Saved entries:
_ _ _ _
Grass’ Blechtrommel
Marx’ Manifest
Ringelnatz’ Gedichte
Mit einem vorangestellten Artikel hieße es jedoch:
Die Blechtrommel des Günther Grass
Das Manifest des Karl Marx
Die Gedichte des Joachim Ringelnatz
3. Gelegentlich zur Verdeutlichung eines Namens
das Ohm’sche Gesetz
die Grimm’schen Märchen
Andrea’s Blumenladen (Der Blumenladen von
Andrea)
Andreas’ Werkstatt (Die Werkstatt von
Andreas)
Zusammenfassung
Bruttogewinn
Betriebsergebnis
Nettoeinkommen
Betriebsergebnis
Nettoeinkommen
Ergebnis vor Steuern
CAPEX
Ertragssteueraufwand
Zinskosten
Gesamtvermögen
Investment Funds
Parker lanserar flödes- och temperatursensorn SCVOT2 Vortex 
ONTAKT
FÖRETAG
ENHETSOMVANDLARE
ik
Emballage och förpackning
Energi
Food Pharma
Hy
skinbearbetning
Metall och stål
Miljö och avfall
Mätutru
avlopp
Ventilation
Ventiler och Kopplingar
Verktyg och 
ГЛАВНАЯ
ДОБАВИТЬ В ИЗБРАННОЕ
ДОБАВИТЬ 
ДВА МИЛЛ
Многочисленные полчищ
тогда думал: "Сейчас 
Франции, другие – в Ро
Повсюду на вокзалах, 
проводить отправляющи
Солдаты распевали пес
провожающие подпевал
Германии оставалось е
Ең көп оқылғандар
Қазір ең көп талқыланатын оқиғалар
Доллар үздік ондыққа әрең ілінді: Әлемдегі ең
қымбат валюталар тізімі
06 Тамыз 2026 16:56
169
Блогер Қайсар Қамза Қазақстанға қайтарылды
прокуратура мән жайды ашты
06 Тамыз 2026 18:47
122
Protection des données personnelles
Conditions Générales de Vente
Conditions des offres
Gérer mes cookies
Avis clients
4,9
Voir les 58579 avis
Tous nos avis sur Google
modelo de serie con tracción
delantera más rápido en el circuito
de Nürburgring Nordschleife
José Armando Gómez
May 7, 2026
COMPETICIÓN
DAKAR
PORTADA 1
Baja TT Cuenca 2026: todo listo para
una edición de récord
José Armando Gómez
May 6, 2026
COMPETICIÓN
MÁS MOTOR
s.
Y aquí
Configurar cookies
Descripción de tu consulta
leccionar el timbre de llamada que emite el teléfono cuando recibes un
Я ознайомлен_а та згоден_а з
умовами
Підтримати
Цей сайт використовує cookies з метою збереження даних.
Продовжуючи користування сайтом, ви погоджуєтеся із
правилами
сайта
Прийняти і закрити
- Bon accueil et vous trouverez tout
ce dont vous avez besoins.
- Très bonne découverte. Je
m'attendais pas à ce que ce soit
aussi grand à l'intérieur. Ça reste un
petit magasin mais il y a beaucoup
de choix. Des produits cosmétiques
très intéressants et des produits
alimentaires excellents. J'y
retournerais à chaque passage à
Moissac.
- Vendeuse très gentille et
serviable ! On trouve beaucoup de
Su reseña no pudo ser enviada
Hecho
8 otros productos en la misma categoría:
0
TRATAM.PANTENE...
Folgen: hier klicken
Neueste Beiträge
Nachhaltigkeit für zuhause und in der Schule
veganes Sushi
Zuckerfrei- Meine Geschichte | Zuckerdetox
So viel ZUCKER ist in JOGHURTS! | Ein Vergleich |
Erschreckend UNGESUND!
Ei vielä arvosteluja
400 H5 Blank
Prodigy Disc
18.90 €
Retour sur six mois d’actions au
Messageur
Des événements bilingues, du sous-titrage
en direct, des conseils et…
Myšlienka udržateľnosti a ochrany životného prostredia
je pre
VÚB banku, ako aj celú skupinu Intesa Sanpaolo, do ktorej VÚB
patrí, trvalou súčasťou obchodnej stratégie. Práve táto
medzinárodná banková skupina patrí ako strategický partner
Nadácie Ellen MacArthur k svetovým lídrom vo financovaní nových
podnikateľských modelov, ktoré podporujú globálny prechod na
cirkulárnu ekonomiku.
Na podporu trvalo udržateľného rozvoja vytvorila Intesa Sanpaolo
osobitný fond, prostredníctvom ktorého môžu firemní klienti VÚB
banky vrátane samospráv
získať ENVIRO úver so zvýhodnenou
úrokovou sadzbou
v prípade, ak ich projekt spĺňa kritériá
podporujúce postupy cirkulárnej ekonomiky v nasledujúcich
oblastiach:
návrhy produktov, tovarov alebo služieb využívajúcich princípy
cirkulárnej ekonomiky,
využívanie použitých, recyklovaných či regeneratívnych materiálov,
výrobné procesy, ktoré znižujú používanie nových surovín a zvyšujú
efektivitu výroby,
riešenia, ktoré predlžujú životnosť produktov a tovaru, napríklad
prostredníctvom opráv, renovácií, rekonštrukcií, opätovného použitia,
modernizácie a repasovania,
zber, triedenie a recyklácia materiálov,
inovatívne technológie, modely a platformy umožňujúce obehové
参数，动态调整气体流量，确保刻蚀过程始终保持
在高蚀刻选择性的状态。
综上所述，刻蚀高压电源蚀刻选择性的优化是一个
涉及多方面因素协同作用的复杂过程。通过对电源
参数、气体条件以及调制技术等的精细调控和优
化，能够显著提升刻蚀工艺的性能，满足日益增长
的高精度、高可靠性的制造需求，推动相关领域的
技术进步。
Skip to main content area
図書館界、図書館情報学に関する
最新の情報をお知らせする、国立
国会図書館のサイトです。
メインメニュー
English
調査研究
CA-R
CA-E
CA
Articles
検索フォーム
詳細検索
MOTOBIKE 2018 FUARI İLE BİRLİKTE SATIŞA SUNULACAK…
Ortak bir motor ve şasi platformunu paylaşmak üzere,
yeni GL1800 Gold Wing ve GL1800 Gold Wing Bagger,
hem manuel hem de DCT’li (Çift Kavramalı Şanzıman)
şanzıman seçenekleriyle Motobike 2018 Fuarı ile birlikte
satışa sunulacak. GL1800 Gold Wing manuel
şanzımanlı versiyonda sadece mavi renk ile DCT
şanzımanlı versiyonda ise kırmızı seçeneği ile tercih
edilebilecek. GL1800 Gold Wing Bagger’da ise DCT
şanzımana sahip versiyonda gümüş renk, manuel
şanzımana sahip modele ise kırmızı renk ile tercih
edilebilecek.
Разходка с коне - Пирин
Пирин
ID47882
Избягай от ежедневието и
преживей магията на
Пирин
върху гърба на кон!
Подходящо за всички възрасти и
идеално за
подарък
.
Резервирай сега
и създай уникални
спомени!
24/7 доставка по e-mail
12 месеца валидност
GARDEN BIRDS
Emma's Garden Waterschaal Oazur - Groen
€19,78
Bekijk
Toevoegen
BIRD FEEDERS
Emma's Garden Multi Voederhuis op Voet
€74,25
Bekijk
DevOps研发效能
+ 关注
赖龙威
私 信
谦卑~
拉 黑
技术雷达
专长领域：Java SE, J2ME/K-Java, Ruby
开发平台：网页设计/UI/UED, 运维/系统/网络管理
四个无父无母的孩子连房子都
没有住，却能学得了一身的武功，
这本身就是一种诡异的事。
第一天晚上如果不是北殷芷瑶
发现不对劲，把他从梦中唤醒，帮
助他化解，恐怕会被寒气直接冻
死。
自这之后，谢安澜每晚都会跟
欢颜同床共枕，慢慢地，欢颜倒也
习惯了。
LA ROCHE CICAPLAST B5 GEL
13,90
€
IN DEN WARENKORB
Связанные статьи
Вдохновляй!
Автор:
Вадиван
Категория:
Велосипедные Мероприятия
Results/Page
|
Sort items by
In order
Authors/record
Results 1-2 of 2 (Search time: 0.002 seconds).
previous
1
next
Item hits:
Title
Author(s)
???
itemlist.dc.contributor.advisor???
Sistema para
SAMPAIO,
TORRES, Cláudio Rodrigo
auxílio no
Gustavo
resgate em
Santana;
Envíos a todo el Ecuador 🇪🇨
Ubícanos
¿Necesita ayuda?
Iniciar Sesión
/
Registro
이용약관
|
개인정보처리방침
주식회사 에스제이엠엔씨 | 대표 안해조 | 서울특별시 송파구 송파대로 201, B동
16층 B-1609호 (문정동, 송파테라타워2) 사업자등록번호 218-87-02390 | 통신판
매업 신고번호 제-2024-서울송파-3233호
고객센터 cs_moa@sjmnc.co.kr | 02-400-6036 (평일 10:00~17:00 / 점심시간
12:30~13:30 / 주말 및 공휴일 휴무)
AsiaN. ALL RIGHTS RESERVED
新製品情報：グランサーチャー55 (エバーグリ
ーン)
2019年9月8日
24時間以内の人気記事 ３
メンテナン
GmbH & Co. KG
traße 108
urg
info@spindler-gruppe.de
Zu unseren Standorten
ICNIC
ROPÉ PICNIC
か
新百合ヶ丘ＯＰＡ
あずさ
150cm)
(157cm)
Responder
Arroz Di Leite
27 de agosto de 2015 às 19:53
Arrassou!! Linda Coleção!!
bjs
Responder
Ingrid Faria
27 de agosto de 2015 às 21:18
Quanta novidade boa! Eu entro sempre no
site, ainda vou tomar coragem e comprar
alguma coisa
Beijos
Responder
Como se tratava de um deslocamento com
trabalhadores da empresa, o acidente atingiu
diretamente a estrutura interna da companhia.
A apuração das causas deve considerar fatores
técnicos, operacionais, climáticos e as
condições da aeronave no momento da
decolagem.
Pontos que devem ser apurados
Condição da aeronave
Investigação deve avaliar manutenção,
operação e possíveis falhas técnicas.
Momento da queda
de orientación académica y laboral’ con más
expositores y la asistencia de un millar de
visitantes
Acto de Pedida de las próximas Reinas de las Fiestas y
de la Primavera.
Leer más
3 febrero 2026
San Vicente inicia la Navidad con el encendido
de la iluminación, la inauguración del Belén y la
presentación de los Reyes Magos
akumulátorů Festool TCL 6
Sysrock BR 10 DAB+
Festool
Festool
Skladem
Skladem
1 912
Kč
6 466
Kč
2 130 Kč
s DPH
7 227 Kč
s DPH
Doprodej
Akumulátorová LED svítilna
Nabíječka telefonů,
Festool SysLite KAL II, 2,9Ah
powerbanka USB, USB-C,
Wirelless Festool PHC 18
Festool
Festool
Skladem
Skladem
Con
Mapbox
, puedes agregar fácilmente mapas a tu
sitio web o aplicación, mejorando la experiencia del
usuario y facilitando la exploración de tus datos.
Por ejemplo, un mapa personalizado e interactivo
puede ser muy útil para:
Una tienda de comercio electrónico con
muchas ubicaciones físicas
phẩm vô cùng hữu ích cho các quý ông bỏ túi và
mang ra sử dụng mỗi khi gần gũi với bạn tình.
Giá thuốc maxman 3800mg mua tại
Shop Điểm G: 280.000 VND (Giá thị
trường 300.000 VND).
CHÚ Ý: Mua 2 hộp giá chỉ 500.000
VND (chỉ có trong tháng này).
_ _ _ _
Copy all lines of the records that have the string "patrí" in them.

patrí, trvalou súčasťou obchodnej stratégie. Práve táto
medzinárodná banková skupina patrí ako strategický partner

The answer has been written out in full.